Petite leçon de photo par Ken Rockwell.
Première leçon, ne pas laisser le coup partir trop vite! Prendre son temps pour identifier son sujet et travailler tranquillement la composition qui le mettra le mieux en valeur.
“A good photo starts when you get the feeling to take a picture. You’re walking around, and come across something that seems worthy of a photo.
Bad photographers just take a picture at this point.
Maybe they get something, but often they don’t, because they haven’t identified what it is exactly that caught their eye.”
Ken Rockwell, FART for Fantastic Photos (http://www.kenrockwell.com/tech/fart.htm)
Deuxième leçon, voir l’image finale dans sa tête, comme le ferait un peintre. Sans vision, les choix arrivent trop tard – quand on post-traite la photo l’exposition n’est pas la bonne, la profondeur de champ, etc… C’est évident en N&B (on doit voir la scène en termes de contraste pur, et non plus de couleur), ça doit le devenir en couleur aussi.

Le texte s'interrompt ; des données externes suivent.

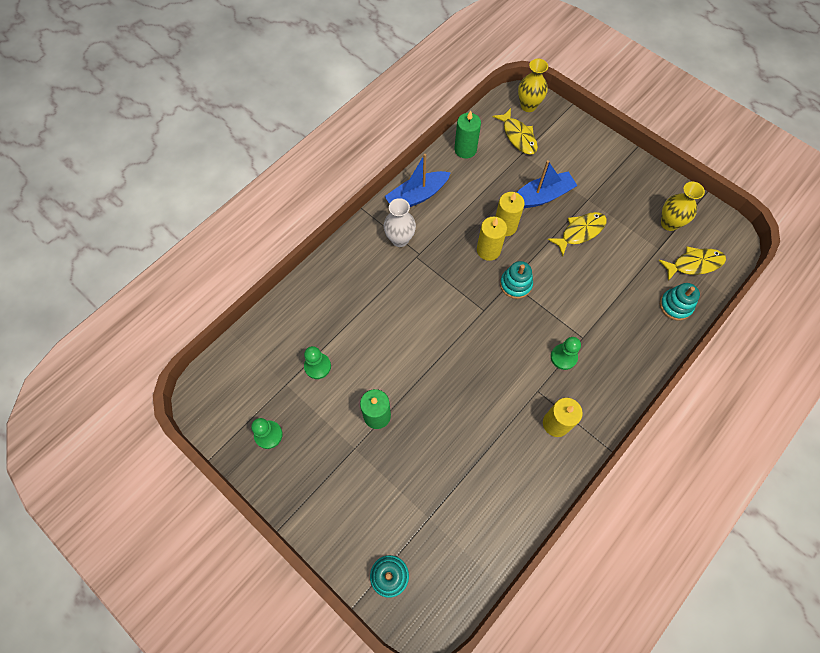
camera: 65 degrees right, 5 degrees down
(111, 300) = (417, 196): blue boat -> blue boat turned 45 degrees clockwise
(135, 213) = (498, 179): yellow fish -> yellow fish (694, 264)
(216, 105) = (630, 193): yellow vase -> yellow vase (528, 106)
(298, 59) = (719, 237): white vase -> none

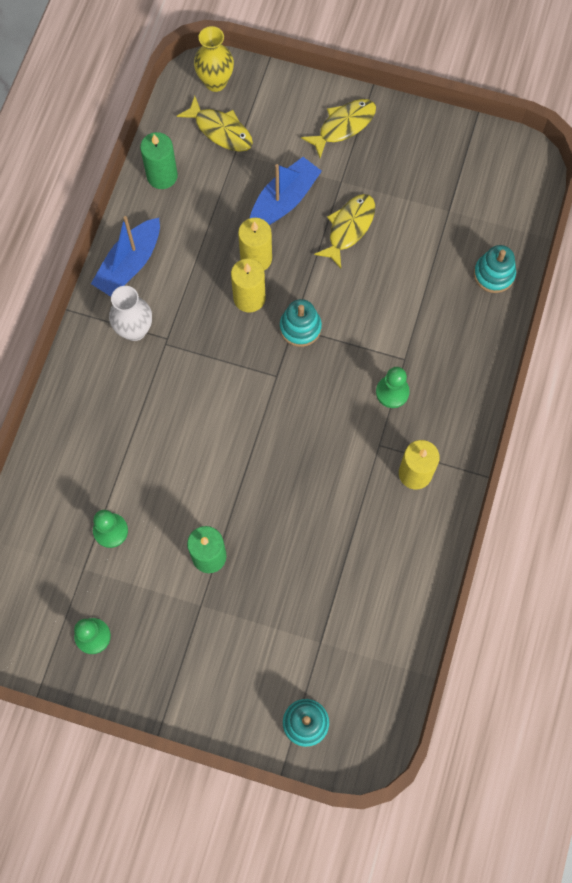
camera: 25 degrees left, 5 degrees up
(669, 223) = (449, 173): yellow vase -> none
(694, 264) = (496, 213): yellow fish -> yellow fish (343, 126)

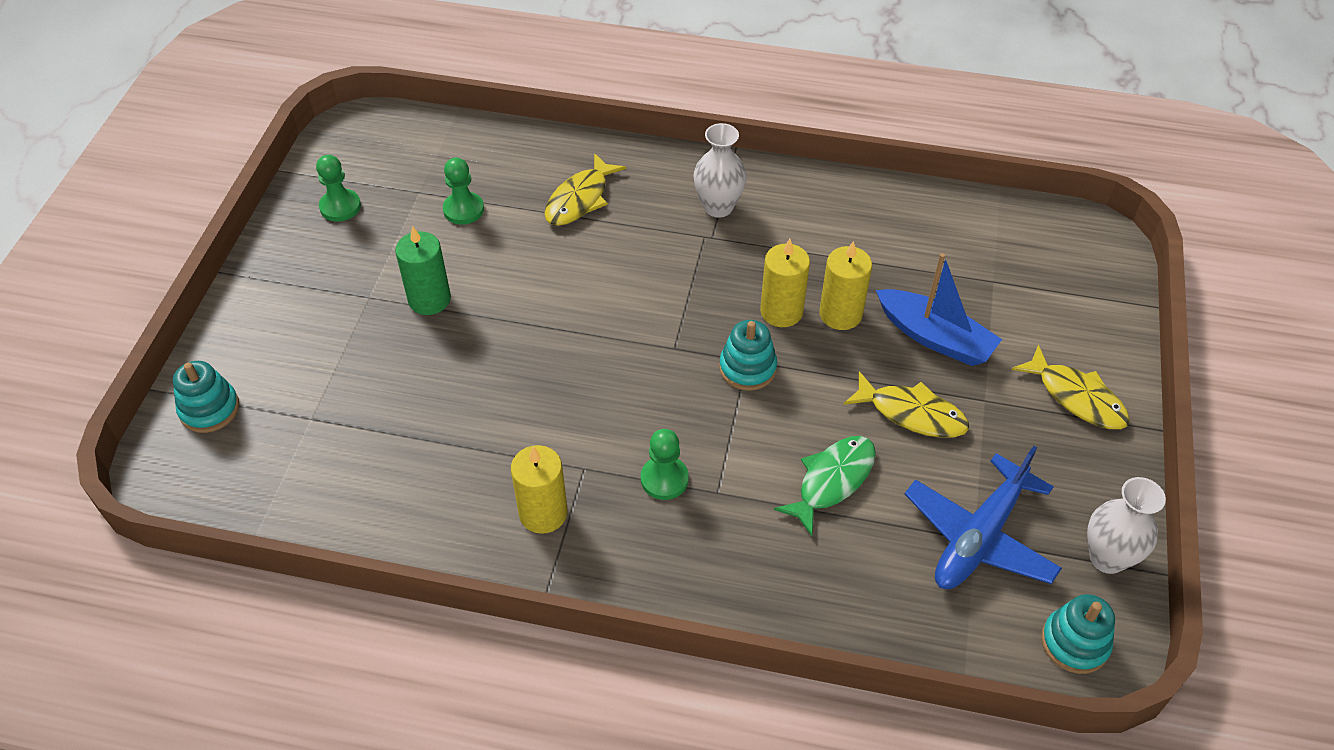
camera: 85 degrees right, 20 degrees down
(129, 264) = (805, 194): blue boat -> none
(162, 176) = (936, 212): green candle -> none
(215, 82) = (1094, 252): yellow vase -> none
(220, 130) = (1022, 263): yellow fish -> yellow fish (580, 199)
(400, 286) = (832, 481): none -> green fish
(448, 208) = (979, 537): none -> blue plane
(466, 140) = (1107, 558): none -> white vase
(494, 274) = (878, 606): turquoise stacking toy -> turquoise stacking toy (1074, 643)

“The more decades I do this, the more I realize everything in photography comes down to one word: vision.
Call it vision, imagination, or seeing; it all comes down to the same thing: the ability to envision a final result in your mind’s eye, and then to make it so with your tools at hand.
It’s never been about the gear. It’s always been about seeing something, knowing how you want it to look, and making it so. Making it so is the easy part; seeing it in the first place is what makes a photographer. Powers of observation are everything. Snapping a camera is trivial.”
“Want to learn photography? Study painting.”